Advice for Class Success
Canvas
This course was created using the Course Management System (CMS) called Canvas. For instructions on how to use it, I recommend reviewing their training videos. This knowledge will be beneficial for you in other courses you take in the California Community College system.
Communication
If you have not used the Canvas mobile app for you phone, try it out. You can participate in discussions, view assignments and send messages enabling you to stay on top of the course.
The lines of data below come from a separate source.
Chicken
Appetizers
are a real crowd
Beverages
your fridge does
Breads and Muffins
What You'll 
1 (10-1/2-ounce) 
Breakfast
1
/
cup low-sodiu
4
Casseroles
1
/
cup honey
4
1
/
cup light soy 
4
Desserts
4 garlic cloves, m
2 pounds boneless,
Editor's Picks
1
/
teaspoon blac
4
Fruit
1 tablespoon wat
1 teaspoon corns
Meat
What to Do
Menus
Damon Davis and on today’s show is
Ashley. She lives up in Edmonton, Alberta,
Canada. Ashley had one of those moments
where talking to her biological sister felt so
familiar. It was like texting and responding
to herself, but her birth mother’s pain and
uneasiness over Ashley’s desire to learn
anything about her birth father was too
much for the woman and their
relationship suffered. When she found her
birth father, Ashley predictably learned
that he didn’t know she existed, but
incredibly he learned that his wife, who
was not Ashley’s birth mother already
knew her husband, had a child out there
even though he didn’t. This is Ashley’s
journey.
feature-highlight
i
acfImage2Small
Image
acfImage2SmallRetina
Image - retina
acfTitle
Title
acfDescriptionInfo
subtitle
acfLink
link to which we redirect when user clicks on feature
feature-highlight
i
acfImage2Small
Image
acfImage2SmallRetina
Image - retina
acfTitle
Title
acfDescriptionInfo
See Contacting the Instructor for more information.
Software
In order to access Amazon Web Services, you will need to use a supported web browser. At the present time, Amazon supports the following browsers:
- Google Chrome: latest 3 versions
- Mozilla Firefox: latest 3 versions
- Microsoft Edge: latest 3 versions
- Apple Safari: version latest 3 versions
Please use one of these supported products. Install this product on the computer you plan to use to access Amazon Web Services and the Canvas course shell.
Assessments
To do well in the course it is important that you complete the course work. For more detailed information, see the Basis for Grading page.
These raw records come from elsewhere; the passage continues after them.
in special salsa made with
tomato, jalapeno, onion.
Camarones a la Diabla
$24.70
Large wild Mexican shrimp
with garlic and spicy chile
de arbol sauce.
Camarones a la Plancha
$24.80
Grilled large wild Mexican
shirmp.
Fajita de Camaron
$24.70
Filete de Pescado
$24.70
Class Attendance/Drop Policy
Attendance
Please contact me as early as possible if you will not be connected to the class longer for more than 3 days. I monitor the assignment submissions, discussions and conversations inbox for your participation. You are a valuable member of our learning community and we need you. Let me work with you to help keep you moving forward in your studies.
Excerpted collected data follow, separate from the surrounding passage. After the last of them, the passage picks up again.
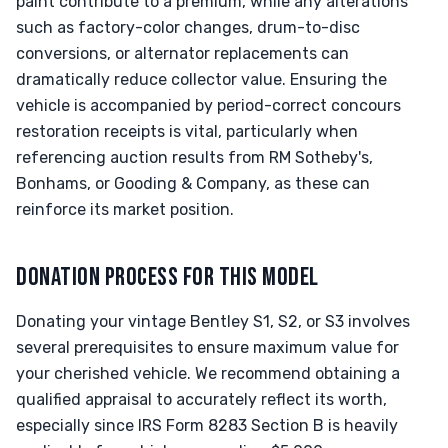
paint contribute to a premium, while any alterations
such as factory-color changes, drum-to-disc
conversions, or alternator replacements can
dramatically reduce collector value. Ensuring the
vehicle is accompanied by period-correct concours
restoration receipts is vital, particularly when
referencing auction results from RM Sotheby's,
Bonhams, or Gooding & Company, as these can
reinforce its market position.
DONATION PROCESS FOR THIS MODEL
Donating your vintage Bentley S1, S2, or S3 involves
several prerequisites to ensure maximum value for
your cherished vehicle. We recommend obtaining a
qualified appraisal to accurately reflect its worth,
especially since IRS Form 8283 Section B is heavily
As per college policy, if a student is inactive for more than a week (if 8 week session) or two weeks (if 16 week session), the instructor may exclude the student from the class. For online class, this occurs when a student has not submitted assignments due that week. For materials covered in the class, refer to the schedule on Canvas. If a student misses two weeks in a row of assignments, they will be dropped.
Campus and Class Rules
Dishonesty, such as cheating or knowingly furnishing false information to instructors and college personnel, turning in work that is not one’s one will be grounds for disciplinary action at LAMC according to the Standards of Student Conduct as described on the LAMC Catalog. The penalty may range from no credit for the assignment up to an “F” grade and disciplinary action. Students are expected to adhere to all school policies, and to abide by the standards of student conduct as described in the Los Angeles Mission College Catalog. Any infringement upon the rights of other students in the class will not be tolerated. Please refer to LACCD Board Rule 9800 for further information.
Please read and be aware of the Student Code of Conduct for Los Angeles Mission College.